Wednesday 16 September 2020

“Des” (ITV, 2020; En)

Watched yesterday the first episode of “Des” (the second one has already aired, but we decided to go on the catchup service and set our own schedule): a solid 9/10 from me by far.
Attention: mild spoilers ahead
ITV has always been great at depicting the authenticity of a historical environment in their most popular crime/detective shows, beating the BBC in many cases here (Agatha Christie’s Poirot, Prime Suspect, Endeavour, Midsomer Murders, to name a few), and “Des” is seemingly continuing this tradition.
It is not that hard to recreate 1983 (when Nilsen was caught by the Met police) with its longstanding political crisis and large number of destitute characters, because it wasn’t that long time ago: people of the older generation vividly remember the ongoing havoc with lengthy queues outside the JobCentres.
The story of the Muswell Hill Murderer Dennis Nilsen is well known due to the coverage by the media at the time and Nilsen’s later biography, a book by Brian Masters, “Killing for company,” based on a series of interviews with Nilsen after his apprehension. The first episode was focused on the revealing the identity of the new serial killer on the London scene and the beginning of an exhausting psychological duel between Nilsen (the named killer) and Masters.
I am grateful to the creators of “Des,” who decided not to show the audience any gore from the gruesome story of Nilsen’s killings (nobody still knows for certain how many victims he left behind: the numbers vary from 12 to 15): what we are seeing is the unfolding of a macabre story about a truly intelligent man, who started murdering young and vulnerable people not only out of morbid curiosity (not that uncommon amongst psychopaths, of course), but also out of a pathologically perverted idea of curing his solitude by surrounding himself by statuesque cadavers “in Michelangelo’s poses.”
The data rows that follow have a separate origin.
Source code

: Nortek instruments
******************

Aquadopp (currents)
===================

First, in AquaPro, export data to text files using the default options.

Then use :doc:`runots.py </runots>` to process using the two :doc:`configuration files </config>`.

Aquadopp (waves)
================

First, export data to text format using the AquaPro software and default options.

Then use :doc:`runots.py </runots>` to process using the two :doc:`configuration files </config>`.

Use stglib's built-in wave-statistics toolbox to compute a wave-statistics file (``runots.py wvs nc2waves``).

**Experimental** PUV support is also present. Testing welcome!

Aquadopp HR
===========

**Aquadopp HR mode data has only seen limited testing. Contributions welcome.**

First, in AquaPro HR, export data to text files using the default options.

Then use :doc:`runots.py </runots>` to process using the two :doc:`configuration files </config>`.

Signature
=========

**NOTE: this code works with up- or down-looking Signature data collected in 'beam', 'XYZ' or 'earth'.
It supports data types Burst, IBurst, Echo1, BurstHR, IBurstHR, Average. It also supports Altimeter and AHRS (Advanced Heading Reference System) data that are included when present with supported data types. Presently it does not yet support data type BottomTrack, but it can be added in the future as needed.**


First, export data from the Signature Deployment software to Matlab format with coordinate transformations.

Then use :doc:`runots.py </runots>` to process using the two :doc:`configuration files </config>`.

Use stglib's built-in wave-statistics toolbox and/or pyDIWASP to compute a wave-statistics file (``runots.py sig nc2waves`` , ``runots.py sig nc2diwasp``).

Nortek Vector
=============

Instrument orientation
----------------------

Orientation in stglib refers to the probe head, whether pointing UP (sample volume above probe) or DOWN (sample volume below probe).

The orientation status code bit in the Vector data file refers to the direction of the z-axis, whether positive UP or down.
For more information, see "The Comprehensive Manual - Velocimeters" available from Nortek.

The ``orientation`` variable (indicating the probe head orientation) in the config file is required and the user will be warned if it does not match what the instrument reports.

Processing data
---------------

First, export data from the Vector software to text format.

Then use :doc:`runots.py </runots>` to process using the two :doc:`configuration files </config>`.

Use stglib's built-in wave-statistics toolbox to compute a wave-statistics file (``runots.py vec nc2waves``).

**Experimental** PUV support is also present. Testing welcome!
His disdain towards the posh and contemptuous Masters, who at first regarded Nilsen as a by-product of a chthonic vulgarity (Masters is changing his mind in front of our very eyes)—“yes, I know what you are thinking of me, with your ‘right sort of accent’”—is chilling.


Needless to say how brilliant David Tennant is as Nilsen: his own, slightly exaggerated for the show, Scottish accent (not his native Paisley, though, but another, from Aberdeen) gives even more uncanny vibes of similarity with his prototype.


The only critique from me of the series is that filmmakers decided—yet again—to use the same old trope “a disturbed Chief Inspector with a complicated family history”; I find it redundant and boring, not being interested whatsoever in the potential complexities of someone’s marriage.
But, overall, the show is worth watching, and I strongly recommend it.